We continue our series of ear phone tests here, with the Shure E2c, E2g, E3c, and Ultimate Ears Super.fi 3 Studio.
Second on the list is the E2g (the E2c review is in Part I of this review set), which has an MSRP of $99. Shure states that the E2g phones are optimized for gaming, compared to the model E2c.
These ear phones have dynamic drivers and an impedance of 16 ohms.
The E2gs were a bit nasal like the E2cs, and still had a flat frequency response, but with more emphasis in the bass than in the midrange. Like the E2cs, the E2gs have very low distortion, so to get a good sound is a matter of EQ (distortion, unlike the frequency response, cannot be remedied).
They fit similar to the E2cs, with a curved insertion and so, tended to slip out of my ears.
On the Bench
Notice that the frequency response is higher in the bass than in the midrange, whereas with the E2Cs, the reverse was the case.
Like the E2cs, the E2gs have very low IMD. This is extremely important, as high IMD would produce a mushiness to the sound, rather than being articulate.
Less than 2% THD+N occurred with a 20 Hz sine wave. This means good, deep bass.

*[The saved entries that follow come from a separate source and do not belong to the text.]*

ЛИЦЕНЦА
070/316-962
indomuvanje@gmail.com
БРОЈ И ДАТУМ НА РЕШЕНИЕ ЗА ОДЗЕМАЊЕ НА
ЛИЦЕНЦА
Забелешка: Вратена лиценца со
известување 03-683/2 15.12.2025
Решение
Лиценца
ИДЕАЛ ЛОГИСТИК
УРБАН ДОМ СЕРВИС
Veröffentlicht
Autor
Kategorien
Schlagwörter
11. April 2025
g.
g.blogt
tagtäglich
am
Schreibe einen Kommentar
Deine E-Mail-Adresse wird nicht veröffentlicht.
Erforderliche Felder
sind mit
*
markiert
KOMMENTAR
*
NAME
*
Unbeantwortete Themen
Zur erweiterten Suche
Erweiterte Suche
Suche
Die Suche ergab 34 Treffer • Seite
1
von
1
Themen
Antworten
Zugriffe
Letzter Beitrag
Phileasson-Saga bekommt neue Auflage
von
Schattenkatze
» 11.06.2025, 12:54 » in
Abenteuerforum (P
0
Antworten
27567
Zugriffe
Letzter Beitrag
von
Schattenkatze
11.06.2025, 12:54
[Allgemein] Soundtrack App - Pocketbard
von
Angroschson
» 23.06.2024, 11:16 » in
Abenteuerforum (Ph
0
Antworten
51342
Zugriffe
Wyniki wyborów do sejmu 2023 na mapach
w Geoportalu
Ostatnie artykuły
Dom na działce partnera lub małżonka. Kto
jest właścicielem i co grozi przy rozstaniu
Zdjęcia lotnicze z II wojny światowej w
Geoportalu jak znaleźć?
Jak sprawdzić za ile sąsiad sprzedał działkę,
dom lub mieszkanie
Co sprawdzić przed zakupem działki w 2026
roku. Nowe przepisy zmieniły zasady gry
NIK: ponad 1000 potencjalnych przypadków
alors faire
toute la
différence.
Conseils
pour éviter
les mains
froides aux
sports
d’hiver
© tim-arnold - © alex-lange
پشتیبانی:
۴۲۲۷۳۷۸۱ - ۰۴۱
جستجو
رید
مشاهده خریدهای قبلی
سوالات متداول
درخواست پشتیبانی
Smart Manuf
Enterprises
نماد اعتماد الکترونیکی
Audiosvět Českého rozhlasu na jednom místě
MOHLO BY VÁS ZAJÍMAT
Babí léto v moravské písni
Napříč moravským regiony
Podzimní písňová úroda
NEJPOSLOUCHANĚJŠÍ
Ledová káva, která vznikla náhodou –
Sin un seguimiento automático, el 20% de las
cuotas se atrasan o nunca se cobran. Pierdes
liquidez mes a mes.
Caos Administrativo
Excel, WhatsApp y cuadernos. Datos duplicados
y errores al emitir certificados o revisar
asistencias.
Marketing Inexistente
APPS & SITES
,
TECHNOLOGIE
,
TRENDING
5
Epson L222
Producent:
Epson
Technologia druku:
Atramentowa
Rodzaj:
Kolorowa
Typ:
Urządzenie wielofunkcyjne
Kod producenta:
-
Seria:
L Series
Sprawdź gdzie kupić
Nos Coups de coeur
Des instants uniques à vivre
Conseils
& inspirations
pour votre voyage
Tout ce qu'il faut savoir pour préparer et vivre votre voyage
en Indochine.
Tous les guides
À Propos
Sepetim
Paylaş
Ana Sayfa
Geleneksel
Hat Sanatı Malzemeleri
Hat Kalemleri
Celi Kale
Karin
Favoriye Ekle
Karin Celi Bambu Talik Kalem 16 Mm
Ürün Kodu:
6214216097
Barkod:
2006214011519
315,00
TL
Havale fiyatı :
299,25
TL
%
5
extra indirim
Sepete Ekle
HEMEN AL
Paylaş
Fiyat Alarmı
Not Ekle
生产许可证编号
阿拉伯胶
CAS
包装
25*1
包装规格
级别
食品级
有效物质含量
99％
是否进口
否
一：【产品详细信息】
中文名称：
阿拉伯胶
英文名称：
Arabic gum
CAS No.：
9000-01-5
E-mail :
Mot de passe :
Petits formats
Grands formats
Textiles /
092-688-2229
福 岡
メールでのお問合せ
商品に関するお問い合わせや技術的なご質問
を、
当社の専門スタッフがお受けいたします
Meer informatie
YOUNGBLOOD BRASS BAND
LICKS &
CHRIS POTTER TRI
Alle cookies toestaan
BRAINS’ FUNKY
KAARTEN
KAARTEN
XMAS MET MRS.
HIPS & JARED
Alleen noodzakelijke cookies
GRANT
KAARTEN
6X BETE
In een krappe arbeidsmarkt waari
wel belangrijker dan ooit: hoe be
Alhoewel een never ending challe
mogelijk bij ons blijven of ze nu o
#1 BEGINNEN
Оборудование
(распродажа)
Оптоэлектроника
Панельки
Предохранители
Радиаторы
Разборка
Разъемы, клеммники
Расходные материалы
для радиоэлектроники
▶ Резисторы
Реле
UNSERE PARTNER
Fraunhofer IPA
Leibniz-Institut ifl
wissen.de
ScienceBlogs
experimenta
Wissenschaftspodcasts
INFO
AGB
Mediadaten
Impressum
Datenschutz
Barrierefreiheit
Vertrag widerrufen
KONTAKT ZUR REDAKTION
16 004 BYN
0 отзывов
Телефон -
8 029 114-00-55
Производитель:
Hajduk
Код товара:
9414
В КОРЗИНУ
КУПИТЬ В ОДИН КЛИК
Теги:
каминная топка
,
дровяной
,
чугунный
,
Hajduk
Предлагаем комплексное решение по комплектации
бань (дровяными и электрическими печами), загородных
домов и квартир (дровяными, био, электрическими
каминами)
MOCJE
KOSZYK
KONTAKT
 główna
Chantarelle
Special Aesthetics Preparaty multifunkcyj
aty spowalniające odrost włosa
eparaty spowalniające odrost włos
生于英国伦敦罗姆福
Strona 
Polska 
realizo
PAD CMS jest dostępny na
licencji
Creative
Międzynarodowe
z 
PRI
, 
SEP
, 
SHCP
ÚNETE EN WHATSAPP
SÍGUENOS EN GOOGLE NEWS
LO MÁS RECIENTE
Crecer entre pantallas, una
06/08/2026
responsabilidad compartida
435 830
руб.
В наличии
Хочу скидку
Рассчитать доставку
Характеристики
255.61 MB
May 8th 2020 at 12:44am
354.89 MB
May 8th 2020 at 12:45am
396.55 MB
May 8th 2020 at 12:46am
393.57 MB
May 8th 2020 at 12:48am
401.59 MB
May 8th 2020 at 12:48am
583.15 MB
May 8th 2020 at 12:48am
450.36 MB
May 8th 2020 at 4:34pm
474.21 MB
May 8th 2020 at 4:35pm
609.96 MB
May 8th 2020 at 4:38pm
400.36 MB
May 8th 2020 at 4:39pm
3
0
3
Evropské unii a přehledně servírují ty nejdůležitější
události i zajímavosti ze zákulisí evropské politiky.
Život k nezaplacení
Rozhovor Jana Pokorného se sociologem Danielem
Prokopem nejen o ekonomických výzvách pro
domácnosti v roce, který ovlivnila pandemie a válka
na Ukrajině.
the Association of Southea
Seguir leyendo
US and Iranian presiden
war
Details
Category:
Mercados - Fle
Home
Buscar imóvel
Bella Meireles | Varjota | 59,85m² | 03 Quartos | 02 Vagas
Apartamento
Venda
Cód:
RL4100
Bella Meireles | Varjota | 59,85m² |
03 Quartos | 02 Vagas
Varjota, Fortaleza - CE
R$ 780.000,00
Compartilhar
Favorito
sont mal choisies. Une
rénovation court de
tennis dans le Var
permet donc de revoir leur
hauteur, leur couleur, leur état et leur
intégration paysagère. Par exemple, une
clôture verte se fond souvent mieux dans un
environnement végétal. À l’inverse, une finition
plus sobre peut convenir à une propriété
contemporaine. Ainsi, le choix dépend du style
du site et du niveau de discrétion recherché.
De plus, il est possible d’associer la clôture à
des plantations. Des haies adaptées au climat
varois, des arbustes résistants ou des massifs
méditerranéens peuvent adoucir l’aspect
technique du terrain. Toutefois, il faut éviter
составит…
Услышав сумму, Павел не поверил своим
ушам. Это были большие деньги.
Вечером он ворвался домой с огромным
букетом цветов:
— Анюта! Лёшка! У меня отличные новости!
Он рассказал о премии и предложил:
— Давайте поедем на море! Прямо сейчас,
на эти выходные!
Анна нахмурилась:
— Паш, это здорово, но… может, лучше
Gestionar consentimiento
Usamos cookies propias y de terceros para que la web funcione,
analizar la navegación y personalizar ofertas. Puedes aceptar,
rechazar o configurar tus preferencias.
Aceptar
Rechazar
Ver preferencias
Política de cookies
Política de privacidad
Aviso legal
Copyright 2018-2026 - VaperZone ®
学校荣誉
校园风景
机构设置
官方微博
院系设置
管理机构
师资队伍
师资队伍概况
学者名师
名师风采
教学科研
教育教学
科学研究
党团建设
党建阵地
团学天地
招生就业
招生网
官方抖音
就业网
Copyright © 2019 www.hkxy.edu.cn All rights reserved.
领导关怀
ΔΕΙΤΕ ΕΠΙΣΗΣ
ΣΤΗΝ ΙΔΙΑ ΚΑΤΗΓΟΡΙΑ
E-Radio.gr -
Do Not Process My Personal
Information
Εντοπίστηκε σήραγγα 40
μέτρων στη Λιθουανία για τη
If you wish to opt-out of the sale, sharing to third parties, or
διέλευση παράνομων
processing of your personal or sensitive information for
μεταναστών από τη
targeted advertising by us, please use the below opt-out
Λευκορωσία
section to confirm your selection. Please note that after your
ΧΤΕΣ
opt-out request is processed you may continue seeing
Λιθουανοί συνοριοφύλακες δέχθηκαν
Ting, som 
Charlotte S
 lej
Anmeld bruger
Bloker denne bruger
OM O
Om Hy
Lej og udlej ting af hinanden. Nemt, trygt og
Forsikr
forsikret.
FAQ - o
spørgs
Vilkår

At 1 kHz, there was only 0.3% THD+N.
At 10 kHz, less than 0.6% THD+N.
As with the E2cs, I gave the E2gs a rating of 6 for Fit and 8 for sound. Perhaps a bit more bass than the E2cs. The phones have very low distortion, so this results in a detailed sound, but it sure would be nice to get rid of the peaks above 2 kHz and raise the valley at 8 kHz.